Сели за стол в переднем углу большой комнаты. На столе лежал план Благовещенска со многими на нем синими точками и кружками. Под потолком — керосиновая лампа с белым жестяным абажуром. В комнате домовито пахло печеным хлебом и махоркой.
Не дожидаясь самовара, Комаров повел разговор. Володя положил перед ним свой мандат представителя краевого бюро РКП(б) и краевого Совета. Виктор Заречный показал свой мандат уполномоченного информбюро.
— Мы привели отряд в семьсот человек, — рассказывал Володя, — при шести пулеметах. Тысяча пятьсот винтовок, патронов четыреста пятьдесят тысяч. Завтра из Хабаровска прибудет эшелон с артиллерией.
— Сила! — радостно воскликнул Комаров. — К нам народ валом валит. Из Свободного сообщают: там собралось пятьсот человек крестьян, требуют оружия, отправки к нам, в Астрахановку. Воодушевление необыкновенное. Крестьяне объявили благовещенской буржуазии «священную войну», для продовольствия наших частей возами везут хлеб, мясо, приводят даже живой скот для убоя. Нет никакого недостатка в провианте.
— А каковы силы у Гамова? — спросил Володя.
— На нашей стороне перевес, а главное — необыкновенное воодушевление.
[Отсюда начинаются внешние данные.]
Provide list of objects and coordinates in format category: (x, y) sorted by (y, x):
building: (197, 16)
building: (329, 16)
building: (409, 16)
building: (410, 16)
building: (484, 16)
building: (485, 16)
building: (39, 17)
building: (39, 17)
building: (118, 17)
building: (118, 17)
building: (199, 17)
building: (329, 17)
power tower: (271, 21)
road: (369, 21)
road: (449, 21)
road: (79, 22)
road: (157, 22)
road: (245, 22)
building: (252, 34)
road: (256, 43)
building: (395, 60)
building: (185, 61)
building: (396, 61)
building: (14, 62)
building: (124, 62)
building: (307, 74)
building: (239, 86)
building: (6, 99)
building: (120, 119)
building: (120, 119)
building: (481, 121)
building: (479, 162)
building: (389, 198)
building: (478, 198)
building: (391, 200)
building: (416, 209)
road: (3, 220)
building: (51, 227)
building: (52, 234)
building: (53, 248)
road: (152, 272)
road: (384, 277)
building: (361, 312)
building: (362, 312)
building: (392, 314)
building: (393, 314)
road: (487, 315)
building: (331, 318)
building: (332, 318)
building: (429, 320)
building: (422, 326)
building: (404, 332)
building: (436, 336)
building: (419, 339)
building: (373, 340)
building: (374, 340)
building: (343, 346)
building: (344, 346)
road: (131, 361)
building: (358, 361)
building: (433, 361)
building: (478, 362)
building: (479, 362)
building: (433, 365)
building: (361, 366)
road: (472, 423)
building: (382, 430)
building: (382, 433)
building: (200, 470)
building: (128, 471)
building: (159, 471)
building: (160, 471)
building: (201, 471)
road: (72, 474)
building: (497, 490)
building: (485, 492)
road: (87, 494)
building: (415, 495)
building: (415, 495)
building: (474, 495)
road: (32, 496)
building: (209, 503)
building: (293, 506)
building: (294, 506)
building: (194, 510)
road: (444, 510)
Мы посылали к Гамову делегацию для переговоров.
— Что предлагала делегация?
— Мы требовали немедленного освобождения из тюрьмы всех арестованных, за что давали гарантию прекратить боевые операции, не вводить в Благовещенск свои части, а распустить их по домам, не производить арестов.
Володя с удивлением посмотрел на Комарова.
— Ну, и что же Гамов ответил?
— Он прислал проект соглашения, по которому мы должны самоликвидировать советскую власть.
— Что вы ответили?
— Ответили, что революционный штаб не принимает проекта соглашения и оставляет за собой свободу действий…
— Ответ правильный. А вот насчет делегации с предложением освободить арестованных взамен роспуска Красной гвардии — это неправильно. Разве так надо ставить вопрос? Вопрос надо ставить так, как поставил перед вами Гамов: надо было «потребовать капитуляции белой гвардии, ликвидации «войскового правительства». Дело ведь не в освобождении арестованных, а в восстановлении советской уласти.